La Nina linked to flu pandemics
Weather pattern alters bird migration, promotes development of new flu strains
CBC News
Posted: Jan 16, 2012 4:38 PM ET
Last Updated: Jan 16, 2012 5:58 PM ET
This image provided by NASA shows La Niña continuing to strengthen in the Pacific Ocean on Sept. 3, 2010. Higher (warmer) than normal sea surface heights are indicated by yellows and reds, while lower (cooler) than normal sea surface heights are depicted in blues and purples. Green indicates near-normal conditions. (NASA/Associated Press)
A new study has found a link between the La Nina weather pattern and the worldwide pandemics of influenza in 1918, 1957, 1968 and 2009.
Each of those pandemics was preceded by La Nina conditions in the equatorial Pacific, found the study published online Monday in PNAS (Proceedings of the National Academy of Sciences).
The La Nina pattern alters the migratory patterns of birds, which may in turn promote the development of dangerous new strains of flu, said study co-author Jeffrey Shaman of Columbia University's Mailman School of Public Health.
"We know that pandemics arise from dramatic changes in the influenza genome," Shaman said. "Our hypothesis is that La Nina sets the stage for these changes by reshuffling the mixing patterns of migratory birds, which are a major reservoir for influenza."

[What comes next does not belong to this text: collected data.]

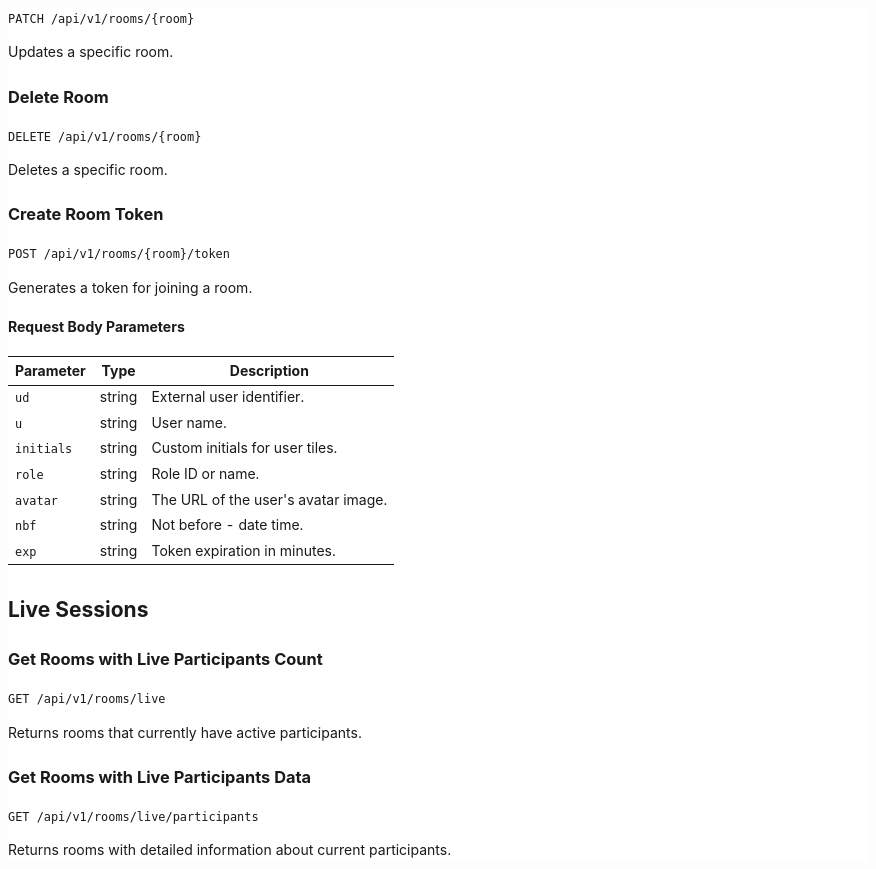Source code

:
 ```
PATCH /api/v1/rooms/{room}
```

Updates a specific room.

### Delete Room

```
DELETE /api/v1/rooms/{room}
```

Deletes a specific room.

### Create Room Token

```
POST /api/v1/rooms/{room}/token
```

Generates a token for joining a room.

#### Request Body Parameters

| Parameter | Type | Description |
|-----------|------|-------------|
| `ud` | string | External user identifier. |
| `u` | string | User name. |
| `initials` | string | Custom initials for user tiles. |
| `role` | string | Role ID or name. |
| `avatar` | string | The URL of the user's avatar image. |
| `nbf` | string | Not before - date time. |
| `exp` | string | Token expiration in minutes. |

## Live Sessions

### Get Rooms with Live Participants Count

```
GET /api/v1/rooms/live
```

Returns rooms that currently have active participants.

### Get Rooms with Live Participants Data

```
GET /api/v1/rooms/live/participants
```

Returns rooms with detailed information about current participants.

For the study, public health scientists at Columbia and Harvard University studied records of ocean temperatures in the equatorial Pacific in the fall and winter before the emergence of the four most recent flu pandemics.
They found all four pandemics were preceded by below-normal sea surface temperatures, which is consistent with the La Nina phase of the El Nino-Southern Oscillation. This weather pattern develops in the tropical Pacific Ocean approximately every two to seven years.

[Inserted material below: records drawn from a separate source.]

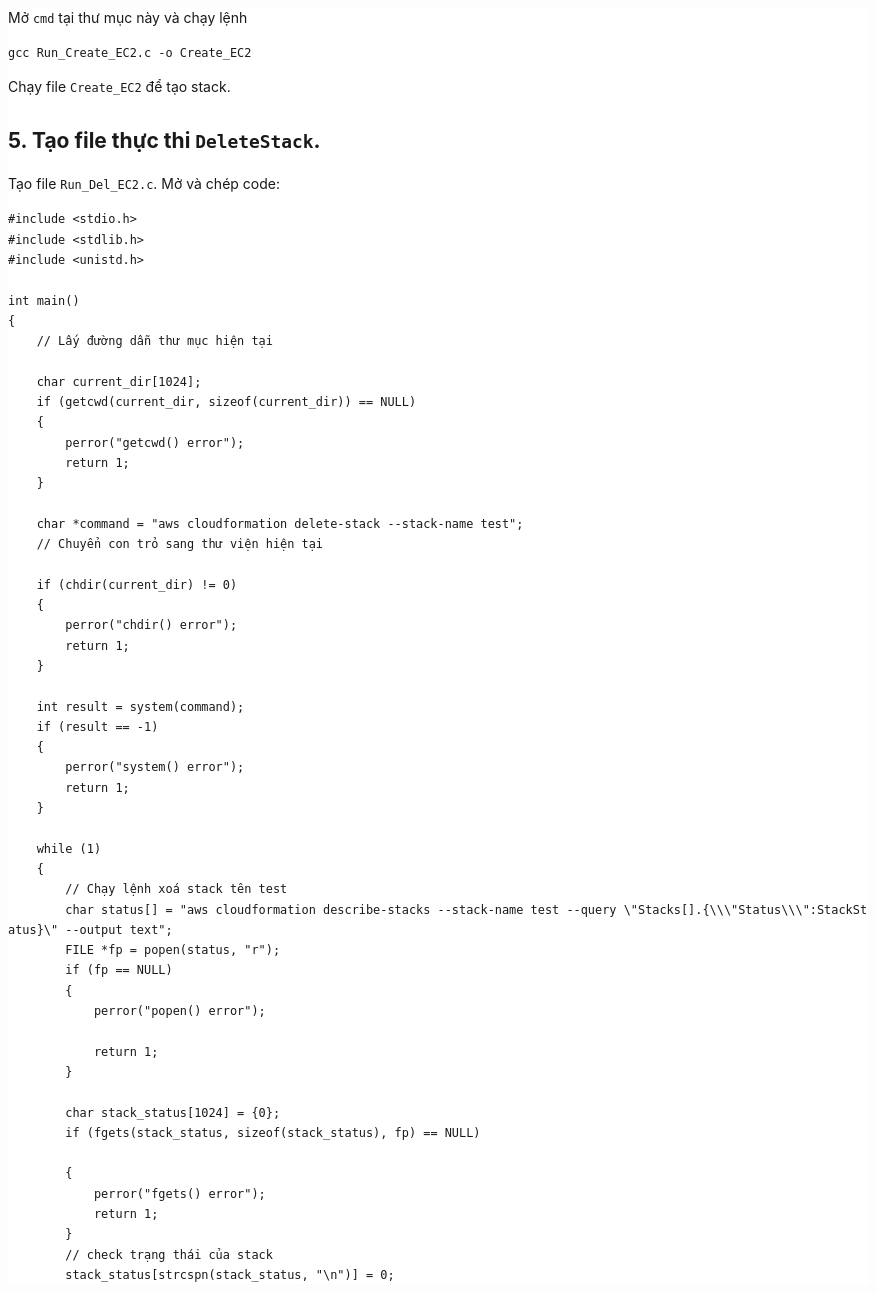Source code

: Mở `cmd` tại thư mục này và chạy lệnh

```
gcc Run_Create_EC2.c -o Create_EC2
```
Chạy file `Create_EC2` để tạo stack.

## 5. Tạo file thực thi `DeleteStack`.

Tạo file `Run_Del_EC2.c`. Mở và chép code:

```
#include <stdio.h>
#include <stdlib.h>
#include <unistd.h>

int main()
{
    // Lấy đường dẫn thư mục hiện tại

    char current_dir[1024];
    if (getcwd(current_dir, sizeof(current_dir)) == NULL)
    {
        perror("getcwd() error");
        return 1;
    }

    char *command = "aws cloudformation delete-stack --stack-name test";
    // Chuyển con trỏ sang thư viện hiện tại

    if (chdir(current_dir) != 0)
    {
        perror("chdir() error");
        return 1;
    }

    int result = system(command);
    if (result == -1)
    {
        perror("system() error");
        return 1;
    }

    while (1)
    {
        // Chạy lệnh xoá stack tên test
        char status[] = "aws cloudformation describe-stacks --stack-name test --query \"Stacks[].{\\\"Status\\\":StackStatus}\" --output text";
        FILE *fp = popen(status, "r");
        if (fp == NULL)
        {
            perror("popen() error");

            return 1;
        }

        char stack_status[1024] = {0};
        if (fgets(stack_status, sizeof(stack_status), fp) == NULL)

        {
            perror("fgets() error");
            return 1;
        }
        // check trạng thái của stack
        stack_status[strcspn(stack_status, "\n")] = 0;
```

The study authors also noted research that showed the La Nina pattern alters the migration, stopover time, fitness and interspecies mixing of migratory birds.

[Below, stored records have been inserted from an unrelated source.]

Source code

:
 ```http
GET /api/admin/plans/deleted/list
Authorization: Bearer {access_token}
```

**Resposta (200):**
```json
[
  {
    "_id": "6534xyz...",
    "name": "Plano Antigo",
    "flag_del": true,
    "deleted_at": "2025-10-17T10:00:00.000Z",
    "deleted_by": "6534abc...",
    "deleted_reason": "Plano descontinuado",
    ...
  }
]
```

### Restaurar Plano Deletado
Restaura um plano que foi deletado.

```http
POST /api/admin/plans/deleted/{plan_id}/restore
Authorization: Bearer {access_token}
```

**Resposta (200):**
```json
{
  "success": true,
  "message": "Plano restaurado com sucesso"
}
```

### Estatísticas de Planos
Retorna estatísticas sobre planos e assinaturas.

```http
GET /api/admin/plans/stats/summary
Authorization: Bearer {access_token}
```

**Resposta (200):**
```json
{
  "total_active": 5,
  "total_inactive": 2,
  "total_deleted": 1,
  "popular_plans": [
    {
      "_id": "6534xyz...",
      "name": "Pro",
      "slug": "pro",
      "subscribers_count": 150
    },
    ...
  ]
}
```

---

Such conditions may favour the kind of gene swapping, or genetic reassortment, that creates new and potentially more variations of the influenza virus.
Altered migration patterns not only change the contact among bird species but they may also change the ways that birds come into contact with domestic animals such as pigs.
Gene-swapping between bird and pig influenza viruses was a factor in the 2009 swine flu pandemic, researchers noted.